The great balloon of educational television in the Boston area has developed a serious puncture. Its foremost brace, the Lowell Institute Broadcasting Council, lacks the one thing which upper story ideals cannot replace--financial backing. Without it the Council is going nowhere.
On June 1, 1952, the Federal Communications Commission gave the Council a year in which to collect funds. The goal was--and still is--in the vicinity of $500,000, the sum necessary to build a broadcasting station and maintain it for the first few years.
Once the Council had the money, the FCC promised to grant them channel 2, one of the two very high frequency channels allocated to the Boston area. The other was opened to commercial bids. The Council, which includes Harvard, five other universities, the Boston Symphony, the Museum of Fine Arts, and the New England Conservatory, hopefully cast about for money. Its first touches were naturally the foundations; all refused, although they still keep the issue under consideration.
With its major hope gone, the Council began to pick at its own resources, which, it found, could hardly supply half the prescribed figure. At that point the great idea bogged down.
The Council is safe from the commercial interests at least until June of 1953, when the F.C.C. will lift the channel freeze. Another force, however, may take over. Governor Paul A. Dever has announced the appointment of a committee to investigate the need for government intervention in the field of educational television.
There is no indication that the commission will return a favorable report on state construction and ownership of T.V. stations at present.
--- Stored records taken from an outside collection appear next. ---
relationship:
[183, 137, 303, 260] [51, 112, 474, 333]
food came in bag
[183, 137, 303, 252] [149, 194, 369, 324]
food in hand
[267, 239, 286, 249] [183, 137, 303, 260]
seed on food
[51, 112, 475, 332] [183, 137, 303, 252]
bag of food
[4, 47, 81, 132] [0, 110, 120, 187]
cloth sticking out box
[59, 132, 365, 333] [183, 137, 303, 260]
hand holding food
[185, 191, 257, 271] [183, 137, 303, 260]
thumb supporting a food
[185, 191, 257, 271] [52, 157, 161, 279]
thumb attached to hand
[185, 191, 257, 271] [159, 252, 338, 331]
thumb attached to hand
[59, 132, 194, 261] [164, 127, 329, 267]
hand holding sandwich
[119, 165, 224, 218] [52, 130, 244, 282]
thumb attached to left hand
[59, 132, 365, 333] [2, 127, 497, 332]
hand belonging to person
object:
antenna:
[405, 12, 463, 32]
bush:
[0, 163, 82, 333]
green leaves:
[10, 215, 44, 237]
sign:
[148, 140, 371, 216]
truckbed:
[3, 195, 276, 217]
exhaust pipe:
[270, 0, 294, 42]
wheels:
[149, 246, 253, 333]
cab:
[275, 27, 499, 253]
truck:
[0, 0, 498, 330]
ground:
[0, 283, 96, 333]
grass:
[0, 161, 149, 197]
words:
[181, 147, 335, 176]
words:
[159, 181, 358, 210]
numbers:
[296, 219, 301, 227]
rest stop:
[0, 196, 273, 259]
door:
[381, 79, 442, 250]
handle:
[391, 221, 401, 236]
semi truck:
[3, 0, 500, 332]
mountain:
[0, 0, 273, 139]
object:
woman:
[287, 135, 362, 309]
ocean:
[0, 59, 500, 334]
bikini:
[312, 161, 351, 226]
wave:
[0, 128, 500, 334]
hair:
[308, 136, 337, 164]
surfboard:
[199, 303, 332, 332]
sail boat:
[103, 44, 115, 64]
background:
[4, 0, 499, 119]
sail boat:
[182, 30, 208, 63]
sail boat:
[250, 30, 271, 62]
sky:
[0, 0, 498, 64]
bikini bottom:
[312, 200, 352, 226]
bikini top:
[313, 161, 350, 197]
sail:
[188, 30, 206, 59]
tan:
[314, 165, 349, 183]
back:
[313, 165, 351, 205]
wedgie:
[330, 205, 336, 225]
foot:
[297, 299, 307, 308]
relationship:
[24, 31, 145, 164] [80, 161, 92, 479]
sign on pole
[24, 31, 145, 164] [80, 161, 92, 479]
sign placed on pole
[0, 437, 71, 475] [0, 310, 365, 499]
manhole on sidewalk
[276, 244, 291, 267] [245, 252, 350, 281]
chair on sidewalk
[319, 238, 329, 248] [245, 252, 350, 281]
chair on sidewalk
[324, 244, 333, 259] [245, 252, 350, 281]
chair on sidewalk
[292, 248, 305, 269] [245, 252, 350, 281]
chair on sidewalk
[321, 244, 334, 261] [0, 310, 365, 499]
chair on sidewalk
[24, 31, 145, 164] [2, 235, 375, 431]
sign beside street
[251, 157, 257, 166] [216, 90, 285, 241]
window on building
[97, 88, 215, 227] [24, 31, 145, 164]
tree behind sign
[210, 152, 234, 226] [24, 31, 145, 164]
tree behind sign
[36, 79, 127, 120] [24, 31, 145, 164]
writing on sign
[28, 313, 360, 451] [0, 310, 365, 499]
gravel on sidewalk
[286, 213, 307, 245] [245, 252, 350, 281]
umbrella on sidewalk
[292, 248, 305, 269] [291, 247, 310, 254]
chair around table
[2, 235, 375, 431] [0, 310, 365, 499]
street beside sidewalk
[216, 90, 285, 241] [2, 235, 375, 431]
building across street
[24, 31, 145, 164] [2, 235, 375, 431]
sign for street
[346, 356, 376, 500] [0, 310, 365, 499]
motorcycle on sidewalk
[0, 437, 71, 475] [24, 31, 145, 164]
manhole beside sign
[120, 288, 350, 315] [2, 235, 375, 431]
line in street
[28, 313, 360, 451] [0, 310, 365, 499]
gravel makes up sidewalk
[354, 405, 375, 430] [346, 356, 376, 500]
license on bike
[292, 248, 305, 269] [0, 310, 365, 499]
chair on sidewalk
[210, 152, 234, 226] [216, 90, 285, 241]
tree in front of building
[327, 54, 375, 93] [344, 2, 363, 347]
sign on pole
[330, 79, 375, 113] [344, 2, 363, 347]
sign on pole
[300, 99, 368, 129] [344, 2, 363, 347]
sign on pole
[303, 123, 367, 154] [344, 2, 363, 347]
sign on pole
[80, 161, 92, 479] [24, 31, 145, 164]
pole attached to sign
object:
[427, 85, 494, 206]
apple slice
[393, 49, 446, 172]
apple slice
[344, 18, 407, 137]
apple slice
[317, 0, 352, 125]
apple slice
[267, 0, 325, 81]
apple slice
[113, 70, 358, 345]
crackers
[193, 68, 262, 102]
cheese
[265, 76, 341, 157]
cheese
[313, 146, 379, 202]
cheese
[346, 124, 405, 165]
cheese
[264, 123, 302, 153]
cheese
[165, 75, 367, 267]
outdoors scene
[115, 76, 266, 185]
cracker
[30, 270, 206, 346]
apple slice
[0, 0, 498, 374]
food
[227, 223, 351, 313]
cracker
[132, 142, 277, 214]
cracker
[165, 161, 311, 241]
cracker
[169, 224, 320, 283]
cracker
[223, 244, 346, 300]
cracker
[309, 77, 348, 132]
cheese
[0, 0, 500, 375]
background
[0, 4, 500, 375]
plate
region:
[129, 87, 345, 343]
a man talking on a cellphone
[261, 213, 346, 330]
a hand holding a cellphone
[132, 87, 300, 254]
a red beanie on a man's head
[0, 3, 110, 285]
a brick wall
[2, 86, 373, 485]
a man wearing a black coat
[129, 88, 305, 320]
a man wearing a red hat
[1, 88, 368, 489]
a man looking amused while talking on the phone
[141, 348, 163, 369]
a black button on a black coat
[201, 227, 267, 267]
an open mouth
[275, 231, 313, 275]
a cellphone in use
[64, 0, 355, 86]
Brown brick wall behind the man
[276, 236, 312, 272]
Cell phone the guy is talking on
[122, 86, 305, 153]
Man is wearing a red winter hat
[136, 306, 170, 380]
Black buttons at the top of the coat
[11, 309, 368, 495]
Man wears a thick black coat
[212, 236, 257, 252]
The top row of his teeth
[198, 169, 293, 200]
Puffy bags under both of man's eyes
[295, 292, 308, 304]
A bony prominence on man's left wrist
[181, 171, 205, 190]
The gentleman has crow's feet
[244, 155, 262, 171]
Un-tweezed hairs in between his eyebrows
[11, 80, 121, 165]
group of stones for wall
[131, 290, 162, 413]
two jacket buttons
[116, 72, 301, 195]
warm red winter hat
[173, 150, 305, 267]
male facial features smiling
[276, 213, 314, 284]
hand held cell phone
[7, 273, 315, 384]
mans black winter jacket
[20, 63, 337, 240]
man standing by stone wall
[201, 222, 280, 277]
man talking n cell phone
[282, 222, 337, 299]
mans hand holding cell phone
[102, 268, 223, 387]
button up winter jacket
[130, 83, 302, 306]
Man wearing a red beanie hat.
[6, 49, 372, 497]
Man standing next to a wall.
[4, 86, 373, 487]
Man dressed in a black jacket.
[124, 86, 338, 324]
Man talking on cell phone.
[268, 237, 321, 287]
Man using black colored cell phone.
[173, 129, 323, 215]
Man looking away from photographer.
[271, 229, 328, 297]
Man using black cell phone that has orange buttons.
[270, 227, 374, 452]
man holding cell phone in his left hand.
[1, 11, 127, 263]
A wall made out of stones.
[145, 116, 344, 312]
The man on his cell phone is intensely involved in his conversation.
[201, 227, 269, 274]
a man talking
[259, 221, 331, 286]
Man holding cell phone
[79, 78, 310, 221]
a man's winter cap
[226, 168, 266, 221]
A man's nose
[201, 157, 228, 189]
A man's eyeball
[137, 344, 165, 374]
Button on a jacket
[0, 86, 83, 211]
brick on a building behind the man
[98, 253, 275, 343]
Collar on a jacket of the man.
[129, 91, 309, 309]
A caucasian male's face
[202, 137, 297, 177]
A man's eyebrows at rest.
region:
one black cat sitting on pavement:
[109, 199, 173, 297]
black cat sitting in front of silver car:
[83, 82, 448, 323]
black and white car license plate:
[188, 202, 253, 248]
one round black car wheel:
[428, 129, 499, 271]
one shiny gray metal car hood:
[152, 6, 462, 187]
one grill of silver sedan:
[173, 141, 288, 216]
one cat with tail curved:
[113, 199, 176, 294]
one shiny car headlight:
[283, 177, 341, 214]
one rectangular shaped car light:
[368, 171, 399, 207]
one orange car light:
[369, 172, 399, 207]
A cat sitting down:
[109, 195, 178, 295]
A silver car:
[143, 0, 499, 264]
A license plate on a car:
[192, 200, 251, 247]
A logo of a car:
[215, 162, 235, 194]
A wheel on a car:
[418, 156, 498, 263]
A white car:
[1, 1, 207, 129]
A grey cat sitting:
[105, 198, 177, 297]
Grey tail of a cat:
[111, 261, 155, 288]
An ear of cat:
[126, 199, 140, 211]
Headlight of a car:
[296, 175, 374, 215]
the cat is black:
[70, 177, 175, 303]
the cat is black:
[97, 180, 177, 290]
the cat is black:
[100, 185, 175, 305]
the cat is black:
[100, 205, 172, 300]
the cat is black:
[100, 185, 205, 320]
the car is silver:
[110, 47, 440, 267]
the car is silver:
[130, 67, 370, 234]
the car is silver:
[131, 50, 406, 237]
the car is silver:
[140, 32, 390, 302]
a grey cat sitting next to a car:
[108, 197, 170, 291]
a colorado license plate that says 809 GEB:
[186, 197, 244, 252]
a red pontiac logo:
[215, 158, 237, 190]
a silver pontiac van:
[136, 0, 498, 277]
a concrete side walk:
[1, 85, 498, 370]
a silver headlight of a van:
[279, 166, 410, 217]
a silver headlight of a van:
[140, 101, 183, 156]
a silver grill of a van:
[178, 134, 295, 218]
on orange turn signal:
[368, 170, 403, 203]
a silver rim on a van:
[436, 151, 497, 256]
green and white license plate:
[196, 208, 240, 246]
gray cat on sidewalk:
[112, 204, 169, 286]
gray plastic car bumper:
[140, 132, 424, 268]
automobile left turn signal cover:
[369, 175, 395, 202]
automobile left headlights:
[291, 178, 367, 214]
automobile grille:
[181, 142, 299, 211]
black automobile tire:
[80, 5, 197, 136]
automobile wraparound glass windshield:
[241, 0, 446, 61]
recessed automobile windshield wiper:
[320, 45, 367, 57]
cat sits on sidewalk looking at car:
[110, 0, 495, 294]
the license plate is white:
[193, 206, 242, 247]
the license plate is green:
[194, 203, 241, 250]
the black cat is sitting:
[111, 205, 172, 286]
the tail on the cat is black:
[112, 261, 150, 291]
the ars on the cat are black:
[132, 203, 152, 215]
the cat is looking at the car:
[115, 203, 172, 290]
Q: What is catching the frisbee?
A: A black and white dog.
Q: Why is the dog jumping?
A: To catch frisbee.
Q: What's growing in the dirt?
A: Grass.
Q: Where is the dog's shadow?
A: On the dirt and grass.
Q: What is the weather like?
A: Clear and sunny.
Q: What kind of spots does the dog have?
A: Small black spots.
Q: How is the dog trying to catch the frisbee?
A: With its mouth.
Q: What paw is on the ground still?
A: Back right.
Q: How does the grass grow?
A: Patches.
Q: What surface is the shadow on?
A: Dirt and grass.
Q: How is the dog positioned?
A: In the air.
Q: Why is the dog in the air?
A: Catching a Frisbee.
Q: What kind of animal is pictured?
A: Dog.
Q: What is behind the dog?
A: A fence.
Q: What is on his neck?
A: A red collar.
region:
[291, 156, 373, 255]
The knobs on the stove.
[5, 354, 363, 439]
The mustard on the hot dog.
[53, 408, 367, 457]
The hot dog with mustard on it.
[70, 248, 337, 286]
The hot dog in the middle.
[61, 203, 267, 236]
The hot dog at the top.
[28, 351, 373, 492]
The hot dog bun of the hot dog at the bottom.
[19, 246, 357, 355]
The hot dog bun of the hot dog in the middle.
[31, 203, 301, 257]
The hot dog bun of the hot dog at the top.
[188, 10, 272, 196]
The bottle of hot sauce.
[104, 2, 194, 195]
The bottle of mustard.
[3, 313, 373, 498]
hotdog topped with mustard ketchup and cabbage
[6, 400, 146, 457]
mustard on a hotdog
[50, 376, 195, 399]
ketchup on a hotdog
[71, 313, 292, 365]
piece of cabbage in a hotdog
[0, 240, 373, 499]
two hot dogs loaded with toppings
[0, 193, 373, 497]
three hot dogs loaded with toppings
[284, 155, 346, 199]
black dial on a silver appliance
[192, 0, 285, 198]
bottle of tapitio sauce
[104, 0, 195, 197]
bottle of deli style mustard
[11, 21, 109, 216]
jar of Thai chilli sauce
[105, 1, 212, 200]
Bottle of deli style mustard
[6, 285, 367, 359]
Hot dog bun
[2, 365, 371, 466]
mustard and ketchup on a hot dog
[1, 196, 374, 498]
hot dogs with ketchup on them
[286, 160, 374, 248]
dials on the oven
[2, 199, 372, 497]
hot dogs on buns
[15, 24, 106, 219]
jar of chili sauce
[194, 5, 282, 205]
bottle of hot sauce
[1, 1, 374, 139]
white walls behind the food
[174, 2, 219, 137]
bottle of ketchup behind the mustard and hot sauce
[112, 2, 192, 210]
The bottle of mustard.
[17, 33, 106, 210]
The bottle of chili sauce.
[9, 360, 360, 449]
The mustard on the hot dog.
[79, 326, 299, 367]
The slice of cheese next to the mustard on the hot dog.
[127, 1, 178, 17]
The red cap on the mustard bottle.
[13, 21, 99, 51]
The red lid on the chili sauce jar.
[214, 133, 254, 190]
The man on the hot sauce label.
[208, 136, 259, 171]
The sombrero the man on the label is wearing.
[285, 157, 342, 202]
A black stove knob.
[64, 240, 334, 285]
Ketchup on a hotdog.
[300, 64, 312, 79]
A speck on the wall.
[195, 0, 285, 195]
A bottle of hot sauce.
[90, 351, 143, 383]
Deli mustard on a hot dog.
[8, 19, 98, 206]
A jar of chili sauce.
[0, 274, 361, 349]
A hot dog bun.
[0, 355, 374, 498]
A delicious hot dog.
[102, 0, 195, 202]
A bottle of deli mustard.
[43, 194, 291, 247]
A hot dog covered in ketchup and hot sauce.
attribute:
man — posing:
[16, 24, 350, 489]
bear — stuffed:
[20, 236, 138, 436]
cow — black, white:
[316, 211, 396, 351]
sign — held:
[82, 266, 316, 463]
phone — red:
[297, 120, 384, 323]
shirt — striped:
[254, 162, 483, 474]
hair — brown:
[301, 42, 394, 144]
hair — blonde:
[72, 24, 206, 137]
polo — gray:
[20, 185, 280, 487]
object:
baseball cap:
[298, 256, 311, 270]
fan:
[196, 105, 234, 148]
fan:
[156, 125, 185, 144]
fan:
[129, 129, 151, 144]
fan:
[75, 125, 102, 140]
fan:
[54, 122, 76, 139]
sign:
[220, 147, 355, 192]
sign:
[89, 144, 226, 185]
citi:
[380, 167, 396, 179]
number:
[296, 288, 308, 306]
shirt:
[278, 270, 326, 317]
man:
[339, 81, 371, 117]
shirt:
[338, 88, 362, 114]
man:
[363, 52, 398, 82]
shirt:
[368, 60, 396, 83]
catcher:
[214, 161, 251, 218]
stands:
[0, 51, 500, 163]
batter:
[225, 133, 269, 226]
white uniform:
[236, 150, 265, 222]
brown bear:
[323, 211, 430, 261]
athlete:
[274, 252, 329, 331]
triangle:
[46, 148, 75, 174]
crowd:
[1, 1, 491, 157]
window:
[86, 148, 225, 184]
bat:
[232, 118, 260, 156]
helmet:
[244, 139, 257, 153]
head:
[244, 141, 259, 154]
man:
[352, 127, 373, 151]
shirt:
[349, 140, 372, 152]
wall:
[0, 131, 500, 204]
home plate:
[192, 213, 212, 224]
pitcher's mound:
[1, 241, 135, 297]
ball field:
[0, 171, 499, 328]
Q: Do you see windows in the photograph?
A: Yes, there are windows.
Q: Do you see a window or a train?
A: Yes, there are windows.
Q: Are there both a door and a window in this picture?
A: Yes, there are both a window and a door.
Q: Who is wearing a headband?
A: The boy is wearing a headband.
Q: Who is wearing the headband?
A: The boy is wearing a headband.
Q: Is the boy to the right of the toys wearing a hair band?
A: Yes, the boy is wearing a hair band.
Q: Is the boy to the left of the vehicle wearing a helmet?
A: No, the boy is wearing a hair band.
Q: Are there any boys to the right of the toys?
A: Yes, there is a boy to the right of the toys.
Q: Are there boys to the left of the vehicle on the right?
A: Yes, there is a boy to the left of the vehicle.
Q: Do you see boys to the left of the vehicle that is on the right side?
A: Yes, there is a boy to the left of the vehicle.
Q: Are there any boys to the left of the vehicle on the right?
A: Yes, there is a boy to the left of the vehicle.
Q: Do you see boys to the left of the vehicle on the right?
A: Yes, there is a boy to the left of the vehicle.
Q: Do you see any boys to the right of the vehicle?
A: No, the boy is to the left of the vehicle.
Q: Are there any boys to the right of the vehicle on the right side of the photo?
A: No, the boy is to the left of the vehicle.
But, if the Council fails repeatedly to meet the costs of such an operation, the case for the Government will grow proportionately stronger.
The state could extend to the Council a partial subsidy towards building a station, to be repaid in air time once the station is operating. Since the Lowell Institute is a non-profit organization, there is no limit-on the amount of money the state could give, while a strict allotment of air time could easily regulate the extent of its participation.
Carefully guarded, limited state control can push educational television over its initial and most difficult problem. Otherwise, the Council will soon be handing over channel 2 to Hoppy and the Space Cadets.